What do people do then? They move out leaving the women, the old and the children in the villages till the next monsoon sets in. The men start coming back in May, to gear up for the next agriculture season. Many of them do shift their locations over a period of time, but not all do that. They spend roughly six months in the cities where they find work usually from December. This pattern is changing too. In 2003, I found that the men left for the cities as early as September.

Women labourers busy working on a rice farm of a village in Chhattisgarh.

What happens, in the meanwhile, is a process being called 'Feminisation of Agriculture'. That women work in farms is nothing new. But the women having to virtually become custodians of their land in the absence of men, is something new. In Khamera village near Rajnandgaon, nearly 80 per cent men move out every year for work, the Sarpanch informs. “Women do the ploughing, sowing and all other work,” says Meghnad Chandravansi. “This year, a big farmer had come from Sagar in Madhya Pradesh to our village. He wanted these women to go to his village and work as agriculture labourers. Our women labourers are in demand there because they can do all the work and at comparatively cheaper wages,” he laments.

Several issues crop up in the wake of migration leading to feminisation of agriculture. Neither Chhattisgarh government nor Madhya Pradesh government has envisioned this process in the policy planning. But, it’s an issue that calls for an immediate policy to stop the massive exodus of men from their villages to the urban centres. Not only does the exodus cause labour shortage and hence affects the agriculture yield badly, it also renders huge land barren in the absence of agriculture labourers in the villages. In such cases where only men migrate for work, women have to shoulder all other responsibilities, including, importantly, agricultural activities.

Shortage of labourers due to migration places an upward pressure on the wages. But many women employers are unable to cope with this.
Secondly, when men move out – most of whom are marginal farmers or landless – their women slog in the farms. It also means a loss of labour for the farmers when they need them most. Shortage of labourers effectively raises the wages of the farm labourers. This in turn forces the women agriculturists to abandon their farms since they can’t afford to pay good wages to the remaining labour despite good monsoon.

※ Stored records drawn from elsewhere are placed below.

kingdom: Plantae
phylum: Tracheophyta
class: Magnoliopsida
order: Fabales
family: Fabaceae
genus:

The crisis is more biting in two adjoining districts of Madhya Pradesh – Seoni and Balaghat. The rice producing districts now depend more on women for their agriculture than the migrating men, say agriculturists in these districts. Migration, in Balaghat, has more or less been accepted as a better avenue to earn money than doing the farming back home. Two youths, Lalit Bisane and Sarwanlal Dahare, tell me in Choti Kumhari village on Balaghat-Lamta road that the government does not even reach in this area.

Every village on this road has half its population in cities like Nagpur, Chandrapur, Bhopal, Karimnagar, Hyderabad etc. Farmers at home, they work as construction labourers in the cities. What do women do in the village then? “Oh! They are the ones who do farming now,” says Lalit. “In fact, my mother is doing the same since my father stays for six months in Nagpur,” he informs. The Balaghat-Lalbarra-Seoni road has villages where the contractors line up seeking labourers for construction work in the cities. Women in all those villages take care of on and off-farm activities. “Like Chhattisgarh, Madhya Pradesh too lacks irrigation facilities. There’s an absence of micro-level planning at Gram Panchayats and there’s no policy on recruitment of local population in development works,” points out social worker Avinash Jhade.